There is no Catholic position on the existence of aliens, as such. Whether life exists on other planets is a scientific, not a theological, question. If alien life on other planets is ever discovered, there are theological questions which can be considered.
In his novel Perelandra C. S. Lewis speculated about the possibility of a fallen race (such as ours) influencing unfallen extraterrestrials. We were affected by the fallen angel Satan. There’s nothing in the Bible to say humanity couldn’t have a similar effect on another race.
On the other hand, we might also play a part in the redemption of another race—a role in their salvation history. The good angels played an important part in ours (Mt 28:2-5; Acts 7:38, 53).
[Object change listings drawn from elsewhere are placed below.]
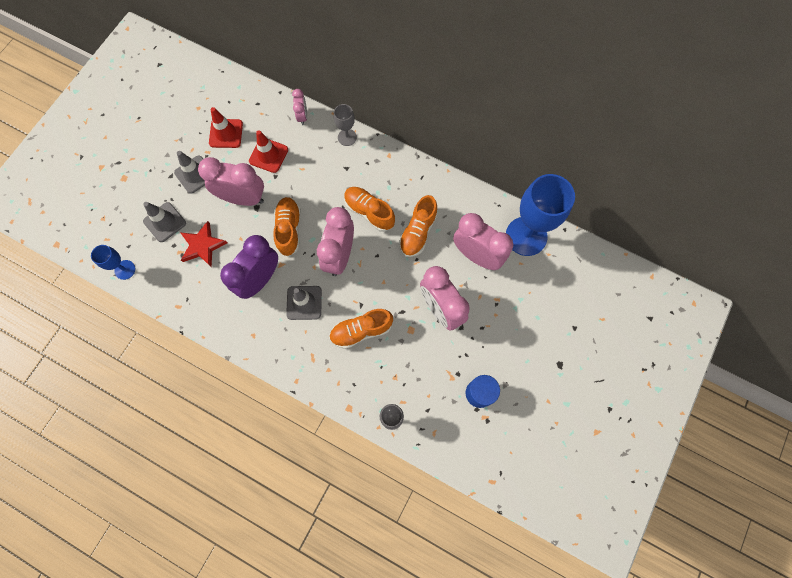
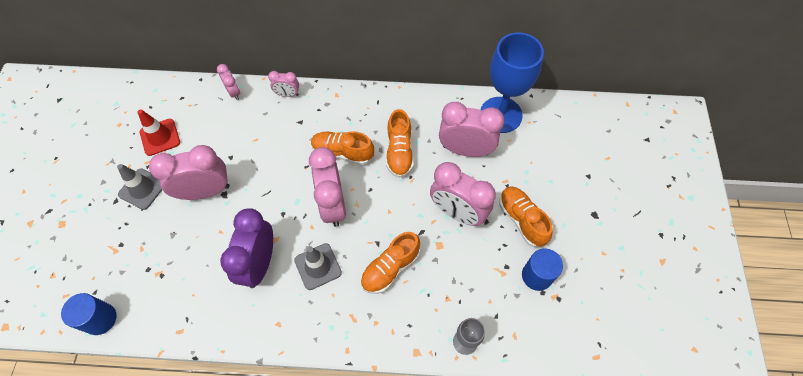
camera: 25 degrees left, 10 degrees down
blue goblet [91,245,135,280] -> blue cylinder [61,293,117,335]
grey traffic cone [143,202,186,242] -> none
red star [180,221,227,267] -> none
red traffic cone [249,130,288,173] -> none
orange shoe [273,197,301,256] -> orange shoe moved to [499,186,553,247]
grey goblet [334,104,357,146] -> pink clock [268,71,299,97]

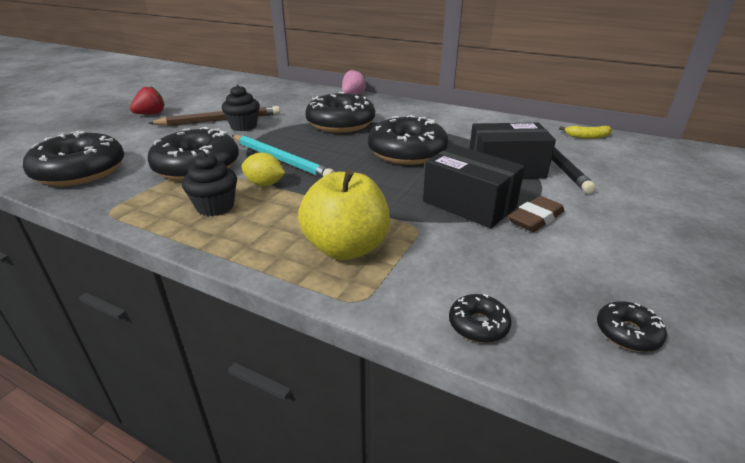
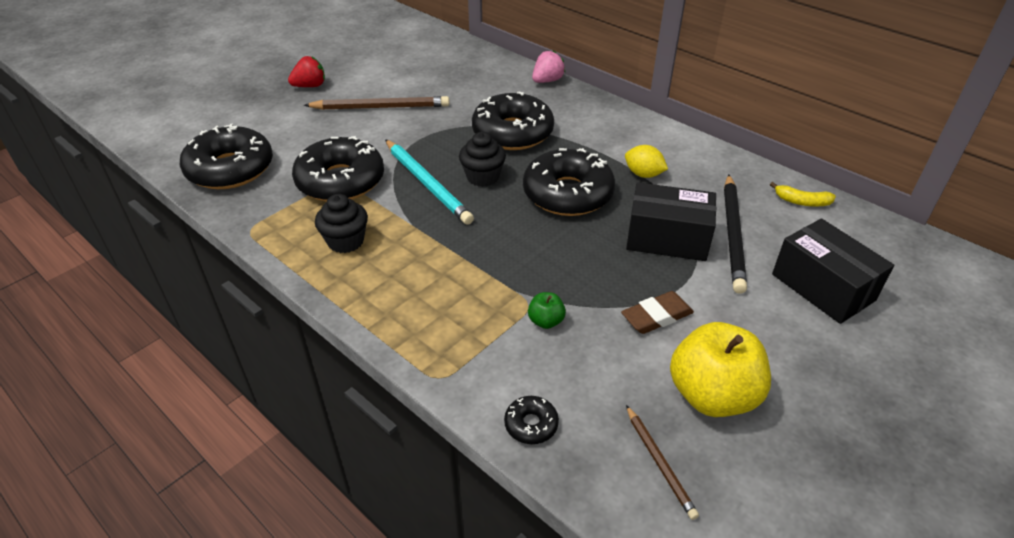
camera: 15 degrees right, 10 degrees up
black cupcake [222,85,260,131] -> black cupcake moved to [459,132,506,187]
yellow lemon [241,153,285,186] -> yellow lemon moved to [625,145,668,178]
yellow apple [298,169,390,260] -> yellow apple moved to [670,322,771,417]
black box [423,145,525,228] -> black box moved to [772,218,894,324]
black donut [597,301,667,352] -> brown pencil [626,405,699,520]
none -> green apple [528,292,566,329]

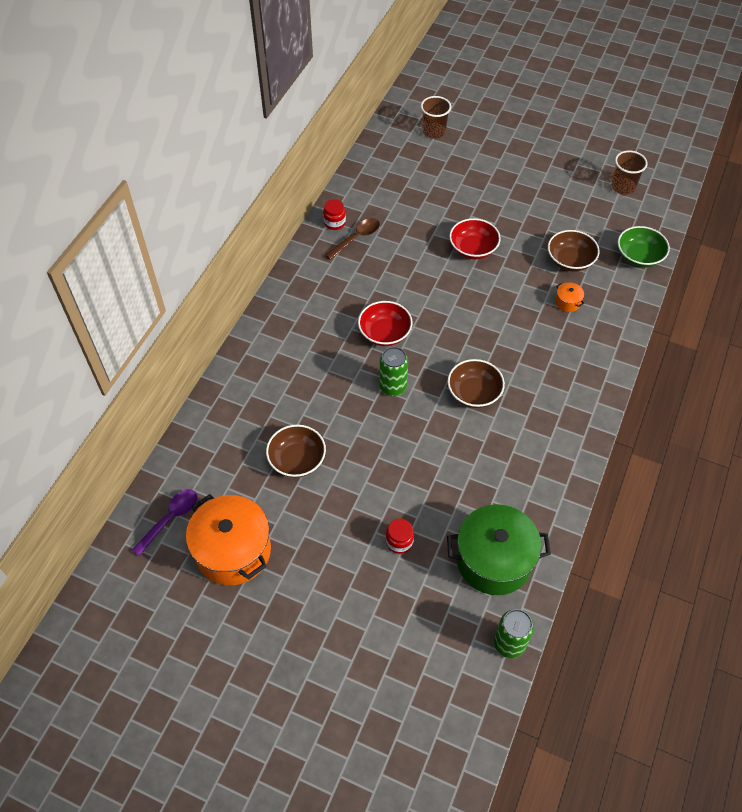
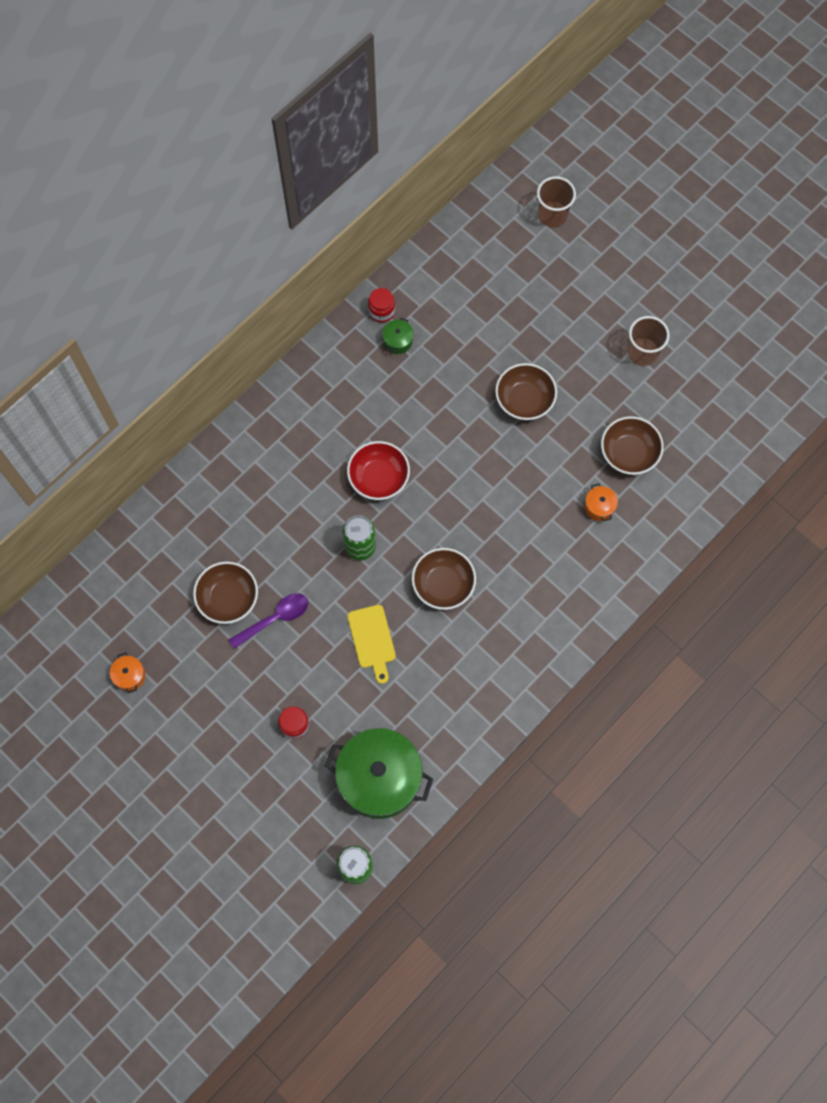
camera: 20 degrees right, 15 degrees up
purple spoon [132,489,197,556] -> purple spoon moved to [229,593,308,649]
orange pot [186,494,271,585] -> orange pot [110,652,146,693], size x0.40
brown spoon [325,218,380,260] -> green pot [382,318,413,354]
red bowl [449,218,501,259] -> brown bowl [495,363,557,420]
brown cup [611,150,648,195] -> brown cup moved to [628,316,670,366]
green bowl [618,226,670,268] -> none
none -> yellow cutting board [348,605,396,684]

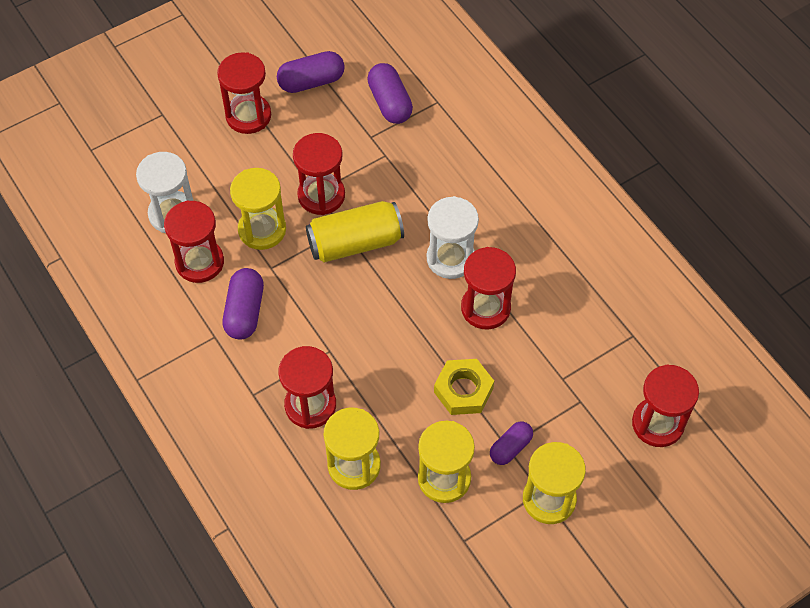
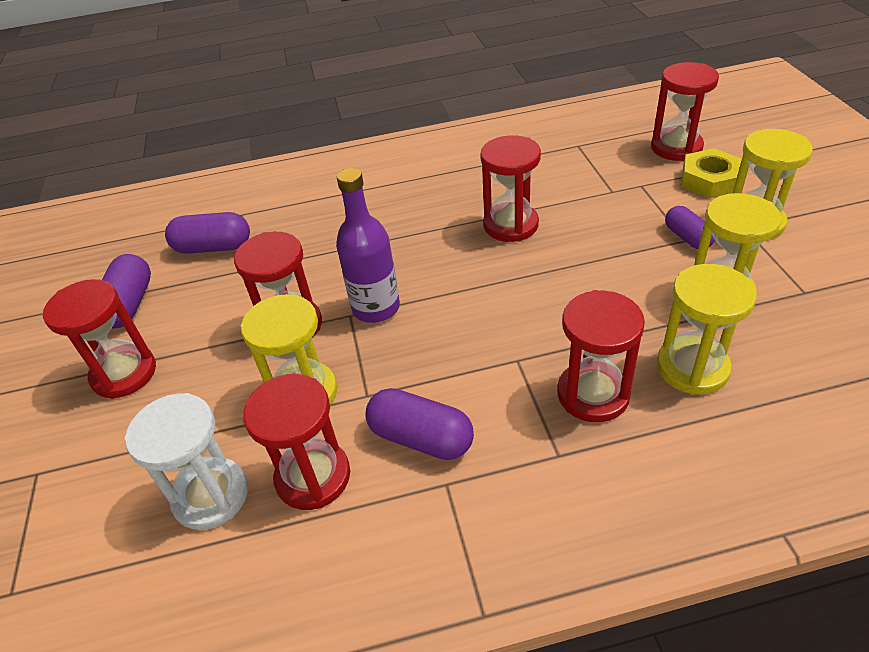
camera: 65 degrees left, 15 degrees down
yellow can [306,201,404,263] -> purple bottle [336,168,400,323]
white hourglass [427,196,479,279] -> none
yellow nut [434,359,494,415] -> yellow nut moved to [681,148,742,198]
It’s possible God has set up multiple worlds, some fallen, some not, but there’s not the slightest scientific evidence he has. A few scientists, pandering to the tabloids, claim extra-terrestrials must exist, based on the mathematical likelihood of other stars having planets, but their theories are scoffed at by nearly the entire scientific community.
The argument runs like this: If some of those planets have atmospheres like Earth’s, and if some of those Earth-like planets spontaneously generate amino acids, and if some of those amino acids result in higher life-forms, then intelligent life exists on other worlds. You’ll note a lot of “ifs” there.
To insist there must be intelligent life elsewhere in the universe is to overstate the case. It’s also theologically irrelevant because the central tenets of Christianity remain intact with or without little green men.